Движения Лаврецкой были размеренными — казалось, она старалась кому-то подражать или спокойно все делать по уже виденной технологии, чтобы не напортачить. Ярослав даже мог предположить, кого она копирует — либо Василину, либо Варвару Алексеевну, ее мать. Опрокинула половник с тестом на раскаленную сковороду, распределила по поверхности и поставила на огонь. Все, теперь можно подходить без угрозы для жизни и здоровья самой же кулинарки.
— Я и не думал, что ты такая хозяюшка, — Ярослав обнял девушку со спины и поцеловал в висок. — Ты чего так рано вскочила? Ты же сова.
— Сама не знаю, — Инга обернулась, приподнялась на цыпочки и легонько чмокнула его в губы. — Что-то не спалось. А ты что проснулся?
— Без тебя не спится, — улыбнулся Ярослав.
— Предлагаешь, спиваться вместе? — вспомнила популярную шутку Лаврецкая.
— Можно и спиваться, — поцеловал девушку Строганов. — А можно и нет. Мне кажется, нам и без алкоголя друг с другом неплохо.
— Ой, не знаю, — нахмурила лоб она в задумчивости. — Если вспомнить, с чего все началось… И сколько раз ты меня забирал пьяную…
— Кстати, да, — слегка отстранился Ярослав. — Об этом я тоже хотел поговорить. И о Глебе. Думаю, нам наконец-то стоит открыто об этом говорить. Как считаешь?
Ну вот, опять эта тема! Нельзя, никак нельзя открывать все карты.
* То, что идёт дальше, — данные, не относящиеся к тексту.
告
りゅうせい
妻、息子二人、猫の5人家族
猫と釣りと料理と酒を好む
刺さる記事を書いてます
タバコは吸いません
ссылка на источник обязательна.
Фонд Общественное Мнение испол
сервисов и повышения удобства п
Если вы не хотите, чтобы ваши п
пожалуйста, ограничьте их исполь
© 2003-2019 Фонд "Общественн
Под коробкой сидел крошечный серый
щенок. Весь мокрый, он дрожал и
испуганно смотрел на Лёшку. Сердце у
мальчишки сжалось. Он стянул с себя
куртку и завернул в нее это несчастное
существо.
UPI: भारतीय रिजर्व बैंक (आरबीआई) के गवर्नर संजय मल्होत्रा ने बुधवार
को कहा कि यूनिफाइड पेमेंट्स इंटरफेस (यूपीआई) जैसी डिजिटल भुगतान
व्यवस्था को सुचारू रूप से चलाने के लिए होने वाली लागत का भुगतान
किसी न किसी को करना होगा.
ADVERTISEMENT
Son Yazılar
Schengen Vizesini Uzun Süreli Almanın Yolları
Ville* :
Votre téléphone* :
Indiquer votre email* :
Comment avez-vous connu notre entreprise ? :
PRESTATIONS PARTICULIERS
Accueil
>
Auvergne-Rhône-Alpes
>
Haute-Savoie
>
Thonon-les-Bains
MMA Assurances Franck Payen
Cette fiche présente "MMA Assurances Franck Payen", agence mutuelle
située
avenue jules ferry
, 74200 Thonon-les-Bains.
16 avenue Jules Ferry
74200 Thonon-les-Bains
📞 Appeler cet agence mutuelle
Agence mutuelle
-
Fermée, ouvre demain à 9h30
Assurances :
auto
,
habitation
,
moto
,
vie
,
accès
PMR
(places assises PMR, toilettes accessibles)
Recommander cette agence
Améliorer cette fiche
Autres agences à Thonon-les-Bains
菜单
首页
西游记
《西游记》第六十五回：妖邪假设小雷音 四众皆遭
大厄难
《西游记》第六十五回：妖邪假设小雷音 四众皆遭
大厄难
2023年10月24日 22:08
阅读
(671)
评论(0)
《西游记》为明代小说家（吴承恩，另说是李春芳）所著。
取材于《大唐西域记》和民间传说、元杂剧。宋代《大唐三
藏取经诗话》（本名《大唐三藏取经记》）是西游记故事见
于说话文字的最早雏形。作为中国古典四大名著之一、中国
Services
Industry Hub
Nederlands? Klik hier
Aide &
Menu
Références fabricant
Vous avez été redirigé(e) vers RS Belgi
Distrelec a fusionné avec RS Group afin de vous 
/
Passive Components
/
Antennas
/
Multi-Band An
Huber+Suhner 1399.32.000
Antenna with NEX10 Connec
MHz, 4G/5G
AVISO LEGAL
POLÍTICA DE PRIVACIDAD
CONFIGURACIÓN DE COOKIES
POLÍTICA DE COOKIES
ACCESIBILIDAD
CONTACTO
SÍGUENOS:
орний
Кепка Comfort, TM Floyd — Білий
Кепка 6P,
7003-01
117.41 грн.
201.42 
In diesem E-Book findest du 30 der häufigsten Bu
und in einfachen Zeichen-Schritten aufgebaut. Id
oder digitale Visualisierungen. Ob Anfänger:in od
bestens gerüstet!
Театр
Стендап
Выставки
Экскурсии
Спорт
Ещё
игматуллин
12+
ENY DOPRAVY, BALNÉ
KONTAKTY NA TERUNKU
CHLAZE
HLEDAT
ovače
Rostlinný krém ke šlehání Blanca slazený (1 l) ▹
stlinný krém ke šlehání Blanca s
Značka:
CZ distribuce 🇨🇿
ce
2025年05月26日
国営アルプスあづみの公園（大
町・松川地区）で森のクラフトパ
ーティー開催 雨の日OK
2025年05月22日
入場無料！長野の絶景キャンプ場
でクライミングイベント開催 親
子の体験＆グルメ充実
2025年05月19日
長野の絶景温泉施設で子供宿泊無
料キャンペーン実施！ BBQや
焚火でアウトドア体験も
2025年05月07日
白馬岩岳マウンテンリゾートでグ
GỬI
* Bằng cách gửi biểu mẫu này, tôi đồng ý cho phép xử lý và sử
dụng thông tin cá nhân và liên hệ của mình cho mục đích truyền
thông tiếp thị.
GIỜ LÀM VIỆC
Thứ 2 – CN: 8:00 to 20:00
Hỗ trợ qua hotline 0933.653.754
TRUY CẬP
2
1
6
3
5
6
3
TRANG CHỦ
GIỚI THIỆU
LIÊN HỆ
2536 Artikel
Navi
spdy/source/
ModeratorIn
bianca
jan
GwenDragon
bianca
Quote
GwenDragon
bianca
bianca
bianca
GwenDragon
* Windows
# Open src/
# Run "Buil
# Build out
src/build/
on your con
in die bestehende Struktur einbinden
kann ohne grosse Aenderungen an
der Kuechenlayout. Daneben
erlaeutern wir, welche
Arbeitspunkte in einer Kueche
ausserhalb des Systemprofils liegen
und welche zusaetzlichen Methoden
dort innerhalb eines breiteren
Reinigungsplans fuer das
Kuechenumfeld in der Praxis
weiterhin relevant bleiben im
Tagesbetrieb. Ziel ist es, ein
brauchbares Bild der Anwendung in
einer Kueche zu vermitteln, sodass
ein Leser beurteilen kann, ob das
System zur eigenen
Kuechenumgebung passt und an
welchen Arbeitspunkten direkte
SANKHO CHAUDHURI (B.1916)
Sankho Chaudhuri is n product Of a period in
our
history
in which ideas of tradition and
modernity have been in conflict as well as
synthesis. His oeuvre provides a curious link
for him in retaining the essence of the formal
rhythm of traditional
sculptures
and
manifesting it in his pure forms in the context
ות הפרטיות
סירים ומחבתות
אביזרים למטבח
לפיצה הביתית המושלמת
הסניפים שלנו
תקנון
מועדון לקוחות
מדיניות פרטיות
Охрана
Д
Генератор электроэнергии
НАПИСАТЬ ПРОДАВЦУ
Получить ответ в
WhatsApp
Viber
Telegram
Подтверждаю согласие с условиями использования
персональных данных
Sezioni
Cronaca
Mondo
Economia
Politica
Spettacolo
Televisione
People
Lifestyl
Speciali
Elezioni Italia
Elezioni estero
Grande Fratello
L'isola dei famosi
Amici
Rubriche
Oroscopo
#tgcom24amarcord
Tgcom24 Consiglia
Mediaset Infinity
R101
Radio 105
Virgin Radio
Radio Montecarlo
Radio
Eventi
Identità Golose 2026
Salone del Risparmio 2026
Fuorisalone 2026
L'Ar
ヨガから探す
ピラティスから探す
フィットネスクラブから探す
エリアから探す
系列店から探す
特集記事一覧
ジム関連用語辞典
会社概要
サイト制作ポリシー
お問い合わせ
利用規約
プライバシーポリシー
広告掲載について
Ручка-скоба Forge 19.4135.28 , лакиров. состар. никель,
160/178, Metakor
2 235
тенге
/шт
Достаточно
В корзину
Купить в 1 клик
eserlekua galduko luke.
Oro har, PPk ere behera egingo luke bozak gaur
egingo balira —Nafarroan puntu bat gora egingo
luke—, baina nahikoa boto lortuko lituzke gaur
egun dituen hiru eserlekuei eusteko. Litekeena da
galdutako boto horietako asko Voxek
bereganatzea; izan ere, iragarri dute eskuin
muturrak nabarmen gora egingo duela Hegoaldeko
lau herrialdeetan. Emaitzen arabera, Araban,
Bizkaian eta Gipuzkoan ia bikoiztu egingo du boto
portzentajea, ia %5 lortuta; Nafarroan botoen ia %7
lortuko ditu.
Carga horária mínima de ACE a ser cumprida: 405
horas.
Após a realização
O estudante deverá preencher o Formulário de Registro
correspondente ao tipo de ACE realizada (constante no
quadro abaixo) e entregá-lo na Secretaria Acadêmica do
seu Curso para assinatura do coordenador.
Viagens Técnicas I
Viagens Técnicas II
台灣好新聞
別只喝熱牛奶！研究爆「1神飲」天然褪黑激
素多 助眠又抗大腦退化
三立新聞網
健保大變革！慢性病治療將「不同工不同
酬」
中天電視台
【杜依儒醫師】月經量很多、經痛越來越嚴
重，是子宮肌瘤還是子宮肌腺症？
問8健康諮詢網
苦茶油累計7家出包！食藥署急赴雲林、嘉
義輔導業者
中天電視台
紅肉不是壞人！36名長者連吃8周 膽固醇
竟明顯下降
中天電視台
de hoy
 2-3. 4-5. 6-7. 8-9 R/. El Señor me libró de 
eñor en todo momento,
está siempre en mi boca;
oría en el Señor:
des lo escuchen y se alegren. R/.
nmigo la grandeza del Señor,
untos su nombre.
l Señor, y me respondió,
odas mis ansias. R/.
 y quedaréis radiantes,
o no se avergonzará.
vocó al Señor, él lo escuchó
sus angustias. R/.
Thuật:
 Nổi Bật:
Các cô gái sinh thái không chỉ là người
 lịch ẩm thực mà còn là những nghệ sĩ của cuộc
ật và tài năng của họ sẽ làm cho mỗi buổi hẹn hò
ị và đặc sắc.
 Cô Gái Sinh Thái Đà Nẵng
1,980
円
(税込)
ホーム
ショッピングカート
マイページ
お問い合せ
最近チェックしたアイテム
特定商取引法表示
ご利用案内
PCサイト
Рано, еще слишком рано, чтобы делать какие-то признания. Ярик ведь слишком мнительный, еще придумает себе что-нибудь, и опять полгода общаться не будут.
— Я думаю, что… Ой, блин горит! Блин! — нашла потрясающую отговорку Инга. Тем более кулинарный шедевр уже дымился и по цвету планировал сравняться с практически легендарным «Негритенком».
— Никогда не замечал в тебе страсти к кулинарии, — скептически наблюдал за ее ухищрениями Строганов, прекрасно понимая, что это лишь предлог.